The Department of Home Affairs is believed to have deported up to 25 asylum seekers, many of whom are Sri Lankan, last night.
Nick Stephenson, a refugee advocate in Melbourne, told Crikey that two men who had previously been in immigration detention were put on a plane back to Sri Lanka overnight, after receiving deportation notices little more than a week earlier. Both men believed that several other asylum seekers had also received deportation notices.
“Information from within the centres suggested 20 to 25 people would be deported,” Stephenson said.
Avi Selva, from the Tamil Refugee Council, said that she knew of 12 Sri Lankan asylum seekers in Sydney, Melbourne and Perth who were deported last night.
The Department of Home Affairs did not respond to a request for comment by the time of publication.
The two Sri Lankan men, who have not been named to protect their identity, have been in detention for five years and 10 months, and 10 months, respectively.
Both men had exhausted all their legal avenues, and had applied to the Home Affairs Minister Peter Dutton requesting a protection visa. The Migration Act provides the minister with a discretionary power to intervene and grant a protection visa.
According to Stephenson, the men face the prospect of political persecution if they return to Sri Lanka. In a statement seen by Crikey, one described being kidnapped and beaten by henchmen of a Sri Lankan MP because of his work organising for an opposition political party. In the statement, he claims that he faces “real risk of suffering significant harm” if returned to Sri Lanka.
The department maintains considerable secrecy around deportations. There are believed to be 116 Sri Lankans in immigration detention as of April this year, with a further 42 on bridging visas.
Earlier this year, a a Sri Lankan Tamil asylum seeker who was separated from his family in Australia, and sent back to Colombo, was taken into immediate custody on arrival.
In March, a family living in rural Queensland were taken from their home in an after-dark raid.
According to Selva, the secrecy around deportations “prevents room for people to seek assistance”.
“These deportations are often processed before people get a chance to get legal representation. It’s really a denial of justice,” Selva said.
Many of these asylum seekers are members of country’s Tamil ethnic minority. Sri Lanka’s civil war, which raged from 1983 to 2009 between government forces and Tamil separatist fighters from the Liberation Tigers of Tamil Eelam, took over 100,000 lives. Since the final stages of the war, approximately 115,000 people have fled Sri Lanka.

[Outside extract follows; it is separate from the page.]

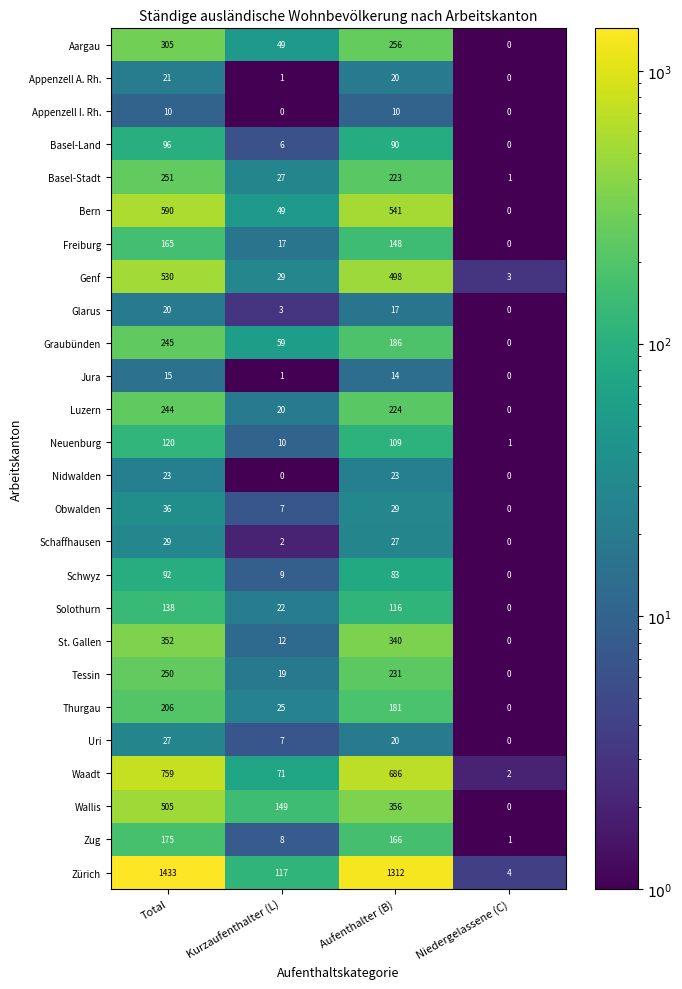

What is the difference between the maximum and minimum values in the Bern series?

590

Although the war is officially over, the situation remains precarious for deported Tamil asylum seekers, with human rights abuses believed to be ongoing in parts of the country.
According to Selva, Tamils are “second-class citizens” in Sri Lanka, who are still subject to intense surveillance, monitoring and harassment by the government.
A UN Special Rapporteur’s report last year found that the use of torture remains “endemic and routine” and is used “disproportionately against members of the Tamil community” by state security forces.